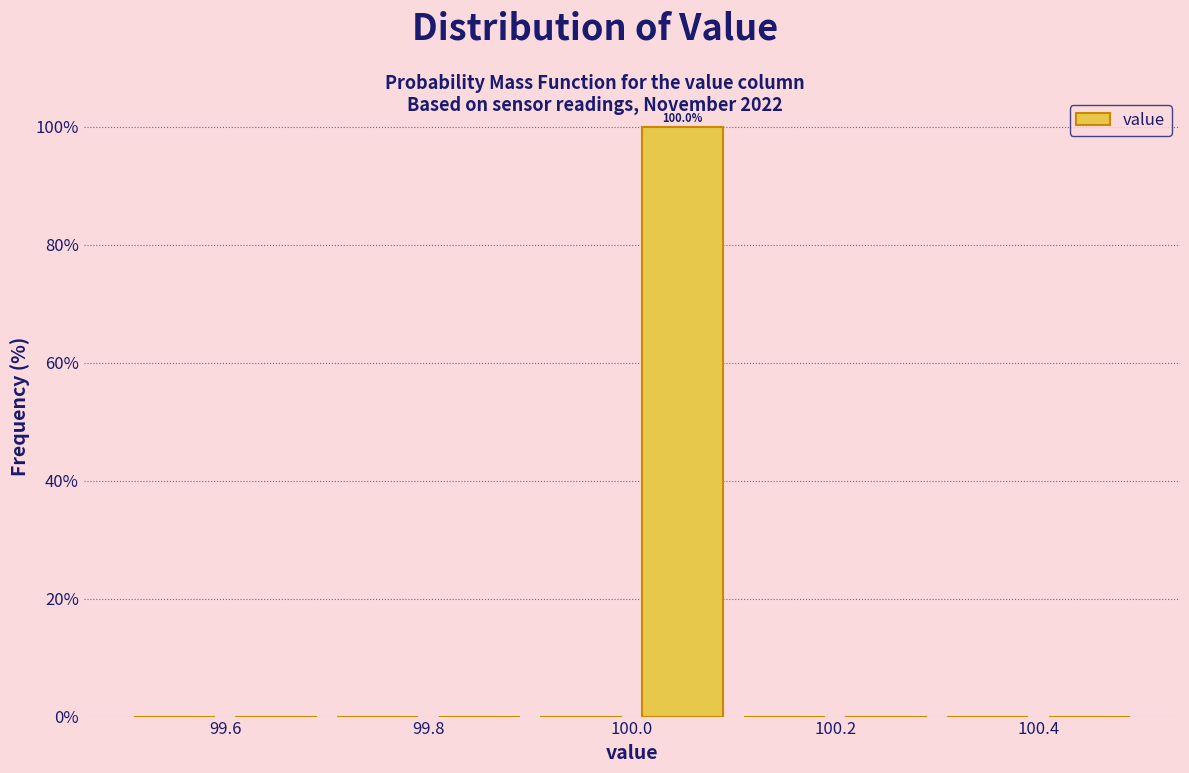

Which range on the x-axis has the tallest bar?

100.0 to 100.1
==
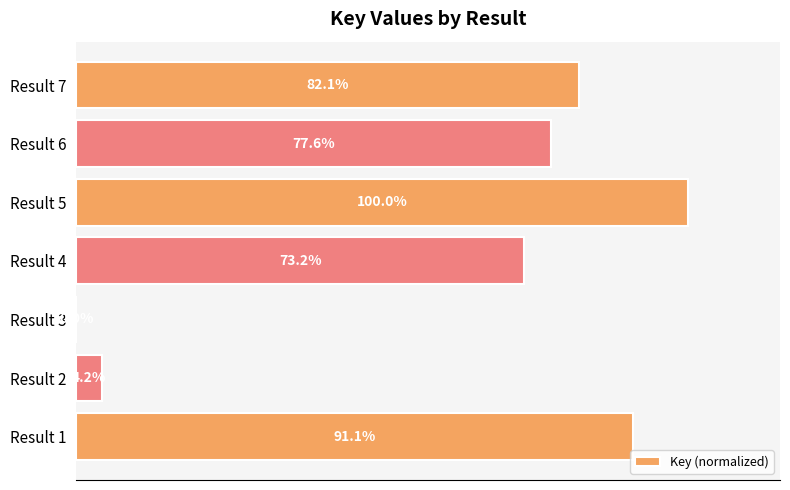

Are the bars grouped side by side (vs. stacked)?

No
* * *
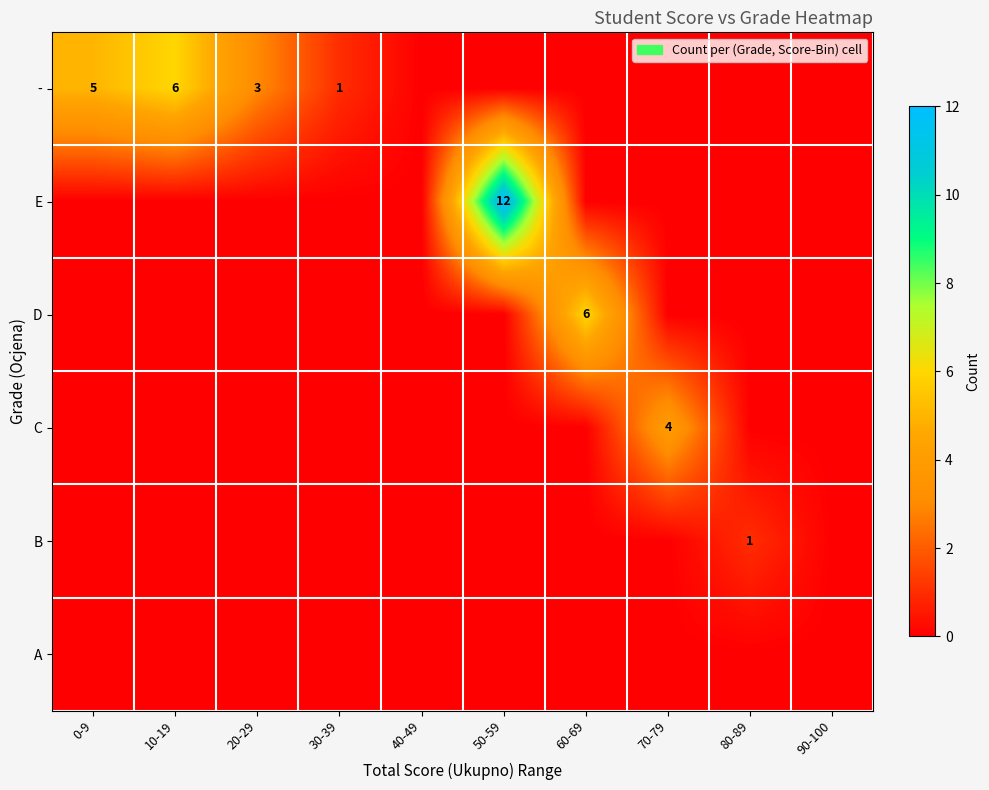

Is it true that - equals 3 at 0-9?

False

_Work request_
Locate every line in the items above that contains the string "side", and copy each such line in full.

_Answer to the problem_
Are the bars grouped side by side (vs. stacked)?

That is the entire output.